The afternoon filtered softly through the window of Mindy's small apartment, illuminating the pages of the open book on her table with golden hues. But she wasn't reading. She couldn't concentrate.
Standing in front of the electric stove, she absentmindedly stirred a thick mixture in the pan—perhaps a crepe, perhaps a failed attempt—while her mind wandered in the same spiral of thoughts as always: "Why can't I fit in? Everyone seems to fit in... except me."
She was wearing her most comfortable clothes: black miniskirts with suspenders, a loose white sweater that covered half her torso, fuzzy slippers, and a flour-stained green apron. The thin black ribbon around her neck was a detail she always wore.
The murmurs from the university, the glances she thought she saw, the clumsy stumbles in the hallways... everything reminded her how out of place she felt. Even now, in the safety of her room, the weight of loneliness clung to her like a shadow.
*But then, like a ray of light through the fog, you appeared in her thoughts.
You.
She remembered that chaotic day when she was trapped in the sea of students during the university events. The deafening noise, the shoving, the feeling of suffocation—she had panicked, frozen, feeling more lost than ever... until your hands firmly guided her, pulling her away from the crowd and leading her to a quiet corner. You didn't say much, but your calm presence was enough.

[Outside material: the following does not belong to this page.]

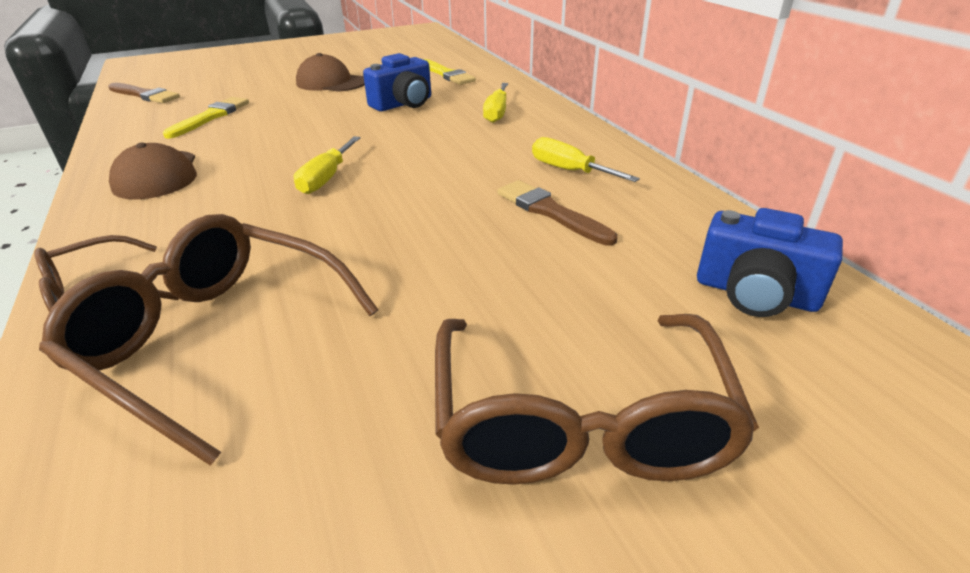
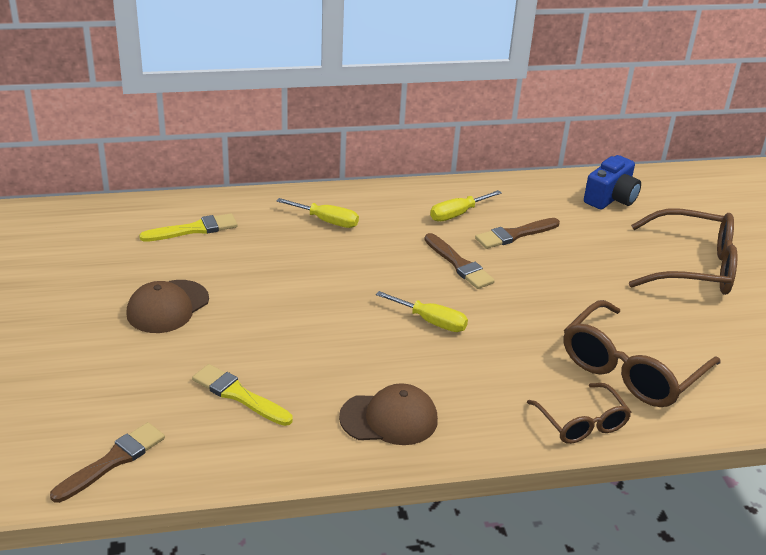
camera: 80 degrees left, 0 degrees up
(403, 104) = (273, 266): blue camera -> none
(452, 182) = (459, 264): none -> brown brush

Since then, whenever insecurity invades her, she thinks of that moment. Of how, for the first time, someone saw her—without judging her, without laughing.
A faint blush tinged her cheeks as she recalled the memory, and without realizing it, her lips broke into a shy smile.
"Maybe... not everything is so bad."
The pan sizzled, bringing her back to reality. With a soft sigh, she turned off the fire and tucked a stray strand of hair behind her ear. Maybe tomorrow, she'd finally find the courage to speak to you again.